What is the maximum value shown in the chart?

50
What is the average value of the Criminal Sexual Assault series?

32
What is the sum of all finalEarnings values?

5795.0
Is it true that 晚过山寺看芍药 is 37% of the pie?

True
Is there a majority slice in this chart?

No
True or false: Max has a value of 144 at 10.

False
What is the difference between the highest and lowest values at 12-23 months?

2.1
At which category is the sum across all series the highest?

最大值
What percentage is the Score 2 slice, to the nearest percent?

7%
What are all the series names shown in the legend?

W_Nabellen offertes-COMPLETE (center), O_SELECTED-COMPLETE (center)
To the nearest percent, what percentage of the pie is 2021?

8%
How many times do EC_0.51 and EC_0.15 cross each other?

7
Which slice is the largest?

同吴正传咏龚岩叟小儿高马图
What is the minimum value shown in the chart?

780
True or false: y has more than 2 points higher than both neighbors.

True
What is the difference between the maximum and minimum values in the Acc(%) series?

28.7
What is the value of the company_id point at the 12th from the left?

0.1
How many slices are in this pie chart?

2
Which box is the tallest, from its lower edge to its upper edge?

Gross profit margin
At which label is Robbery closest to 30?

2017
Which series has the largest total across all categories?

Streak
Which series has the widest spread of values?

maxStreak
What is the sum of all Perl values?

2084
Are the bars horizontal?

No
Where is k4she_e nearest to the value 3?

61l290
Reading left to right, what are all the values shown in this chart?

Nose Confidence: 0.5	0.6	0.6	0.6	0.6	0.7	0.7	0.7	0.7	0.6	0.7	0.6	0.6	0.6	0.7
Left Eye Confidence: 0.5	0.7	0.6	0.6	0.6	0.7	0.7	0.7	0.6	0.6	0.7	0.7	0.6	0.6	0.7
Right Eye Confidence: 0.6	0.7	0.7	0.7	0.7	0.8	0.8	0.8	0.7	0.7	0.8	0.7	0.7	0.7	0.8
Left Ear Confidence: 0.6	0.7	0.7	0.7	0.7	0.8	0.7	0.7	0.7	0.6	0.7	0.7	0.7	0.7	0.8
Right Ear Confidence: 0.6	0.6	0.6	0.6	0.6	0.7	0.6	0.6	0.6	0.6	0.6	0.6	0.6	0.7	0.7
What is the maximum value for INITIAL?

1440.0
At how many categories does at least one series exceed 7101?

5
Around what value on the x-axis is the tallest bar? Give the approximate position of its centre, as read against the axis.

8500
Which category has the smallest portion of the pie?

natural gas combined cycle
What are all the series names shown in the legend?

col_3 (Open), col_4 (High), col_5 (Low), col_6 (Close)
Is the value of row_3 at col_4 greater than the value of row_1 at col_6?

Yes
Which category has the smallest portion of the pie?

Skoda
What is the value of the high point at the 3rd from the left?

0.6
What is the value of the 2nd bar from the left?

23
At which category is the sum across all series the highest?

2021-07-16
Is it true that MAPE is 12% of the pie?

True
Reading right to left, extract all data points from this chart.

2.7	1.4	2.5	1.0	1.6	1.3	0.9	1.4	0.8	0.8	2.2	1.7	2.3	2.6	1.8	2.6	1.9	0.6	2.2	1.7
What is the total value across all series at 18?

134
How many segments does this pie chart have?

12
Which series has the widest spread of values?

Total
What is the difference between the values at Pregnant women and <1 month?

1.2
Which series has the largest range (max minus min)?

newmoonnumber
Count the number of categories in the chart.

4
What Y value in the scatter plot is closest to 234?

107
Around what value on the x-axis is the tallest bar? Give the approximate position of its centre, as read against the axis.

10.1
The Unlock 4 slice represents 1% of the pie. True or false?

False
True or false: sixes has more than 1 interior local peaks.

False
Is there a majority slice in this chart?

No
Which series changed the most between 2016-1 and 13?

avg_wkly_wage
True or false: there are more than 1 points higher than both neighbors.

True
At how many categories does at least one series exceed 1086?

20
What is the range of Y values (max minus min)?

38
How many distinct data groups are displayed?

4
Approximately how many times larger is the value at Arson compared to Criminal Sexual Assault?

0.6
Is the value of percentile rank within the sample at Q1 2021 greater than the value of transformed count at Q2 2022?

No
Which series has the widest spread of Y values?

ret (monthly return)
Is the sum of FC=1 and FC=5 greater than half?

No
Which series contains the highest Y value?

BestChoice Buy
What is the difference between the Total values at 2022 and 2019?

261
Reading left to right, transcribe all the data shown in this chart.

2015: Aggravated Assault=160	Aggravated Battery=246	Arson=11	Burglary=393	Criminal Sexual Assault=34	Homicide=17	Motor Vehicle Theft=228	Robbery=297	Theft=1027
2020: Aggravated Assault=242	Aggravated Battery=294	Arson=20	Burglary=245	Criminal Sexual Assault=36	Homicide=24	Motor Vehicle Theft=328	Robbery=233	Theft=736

Problem requirements ▸
Output every line of the entries above as a JSON array of strings, one string per line, and leave out the blank lines.

Output for this task ▸
[
  "What is the maximum value shown in the chart?",
  "50",
  "What is the average value of the Criminal Sexual Assault series?",
  "32",
  "What is the sum of all finalEarnings values?",
  "5795.0",
  "Is it true that 晚过山寺看芍药 is 37% of the pie?",
  "True",
  "Is there a majority slice in this chart?",
  "No",
  "True or false: Max has a value of 144 at 10.",
  "False",
  "What is the difference between the highest and lowest values at 12-23 months?",
  "2.1",
  "At which category is the sum across all series the highest?",
  "最大值",
  "What percentage is the Score 2 slice, to the nearest percent?",
  "7%",
  "What are all the series names shown in the legend?",
  "W_Nabellen offertes-COMPLETE (center), O_SELECTED-COMPLETE (center)",
  "To the nearest percent, what percentage of the pie is 2021?",
  "8%",
  "How many times do EC_0.51 and EC_0.15 cross each other?",
  "7",
  "Which slice is the largest?",
  "同吴正传咏龚岩叟小儿高马图",
  "What is the minimum value shown in the chart?",
  "780",
  "True or false: y has more than 2 points higher than both neighbors.",
  "True",
  "What is the difference between the maximum and minimum values in the Acc(%) series?",
  "28.7",
  "What is the value of the company_id point at the 12th from the left?",
  "0.1",
  "How many slices are in this pie chart?",
  "2",
  "Which box is the tallest, from its lower edge to its upper edge?",
  "Gross profit margin",
  "At which label is Robbery closest to 30?",
  "2017",
  "Which series has the largest total across all categories?",
  "Streak",
  "Which series has the widest spread of values?",
  "maxStreak",
  "What is the sum of all Perl values?",
  "2084",
  "Are the bars horizontal?",
  "No",
  "Where is k4she_e nearest to the value 3?",
  "61l290",
  "Reading left to right, what are all the values shown in this chart?",
  "Nose Confidence: 0.5\t0.6\t0.6\t0.6\t0.6\t0.7\t0.7\t0.7\t0.7\t0.6\t0.7\t0.6\t0.6\t0.6\t0.7",
  "Left Eye Confidence: 0.5\t0.7\t0.6\t0.6\t0.6\t0.7\t0.7\t0.7\t0.6\t0.6\t0.7\t0.7\t0.6\t0.6\t0.7",
  "Right Eye Confidence: 0.6\t0.7\t0.7\t0.7\t0.7\t0.8\t0.8\t0.8\t0.7\t0.7\t0.8\t0.7\t0.7\t0.7\t0.8",
  "Left Ear Confidence: 0.6\t0.7\t0.7\t0.7\t0.7\t0.8\t0.7\t0.7\t0.7\t0.6\t0.7\t0.7\t0.7\t0.7\t0.8",
  "Right Ear Confidence: 0.6\t0.6\t0.6\t0.6\t0.6\t0.7\t0.6\t0.6\t0.6\t0.6\t0.6\t0.6\t0.6\t0.7\t0.7",
  "What is the maximum value for INITIAL?",
  "1440.0",
  "At how many categories does at least one series exceed 7101?",
  "5",
  "Around what value on the x-axis is the tallest bar? Give the approximate position of its centre, as read against the axis.",
  "8500",
  "Which category has the smallest portion of the pie?",
  "natural gas combined cycle",
  "What are all the series names shown in the legend?",
  "col_3 (Open), col_4 (High), col_5 (Low), col_6 (Close)",
  "Is the value of row_3 at col_4 greater than the value of row_1 at col_6?",
  "Yes",
  "Which category has the smallest portion of the pie?",
  "Skoda",
  "What is the value of the high point at the 3rd from the left?",
  "0.6",
  "What is the value of the 2nd bar from the left?",
  "23",
  "At which category is the sum across all series the highest?",
  "2021-07-16",
  "Is it true that MAPE is 12% of the pie?",
  "True",
  "Reading right to left, extract all data points from this chart.",
  "2.7\t1.4\t2.5\t1.0\t1.6\t1.3\t0.9\t1.4\t0.8\t0.8\t2.2\t1.7\t2.3\t2.6\t1.8\t2.6\t1.9\t0.6\t2.2\t1.7",
  "What is the total value across all series at 18?",
  "134",
  "How many segments does this pie chart have?",
  "12",
  "Which series has the widest spread of values?",
  "Total",
  "What is the difference between the values at Pregnant women and <1 month?",
  "1.2",
  "Which series has the largest range (max minus min)?",
  "newmoonnumber",
  "Count the number of categories in the chart.",
  "4",
  "What Y value in the scatter plot is closest to 234?",
  "107",
  "Around what value on the x-axis is the tallest bar? Give the approximate position of its centre, as read against the axis.",
  "10.1",
  "The Unlock 4 slice represents 1% of the pie. True or false?",
  "False",
  "True or false: sixes has more than 1 interior local peaks.",
  "False",
  "Is there a majority slice in this chart?",
  "No",
  "Which series changed the most between 2016-1 and 13?",
  "avg_wkly_wage",
  "True or false: there are more than 1 points higher than both neighbors.",
  "True",
  "At how many categories does at least one series exceed 1086?",
  "20",
  "What is the range of Y values (max minus min)?",
  "38",
  "How many distinct data groups are displayed?",
  "4",
  "Approximately how many times larger is the value at Arson compared to Criminal Sexual Assault?",
  "0.6",
  "Is the value of percentile rank within the sample at Q1 2021 greater than the value of transformed count at Q2 2022?",
  "No",
  "Which series has the widest spread of Y values?",
  "ret (monthly return)",
  "Is the sum of FC=1 and FC=5 greater than half?",
  "No",
  "Which series contains the highest Y value?",
  "BestChoice Buy",
  "What is the difference between the Total values at 2022 and 2019?",
  "261",
  "Reading left to right, transcribe all the data shown in this chart.",
  "2015: Aggravated Assault=160\tAggravated Battery=246\tArson=11\tBurglary=393\tCriminal Sexual Assault=34\tHomicide=17\tMotor Vehicle Theft=228\tRobbery=297\tTheft=1027",
  "2020: Aggravated Assault=242\tAggravated Battery=294\tArson=20\tBurglary=245\tCriminal Sexual Assault=36\tHomicide=24\tMotor Vehicle Theft=328\tRobbery=233\tTheft=736"
]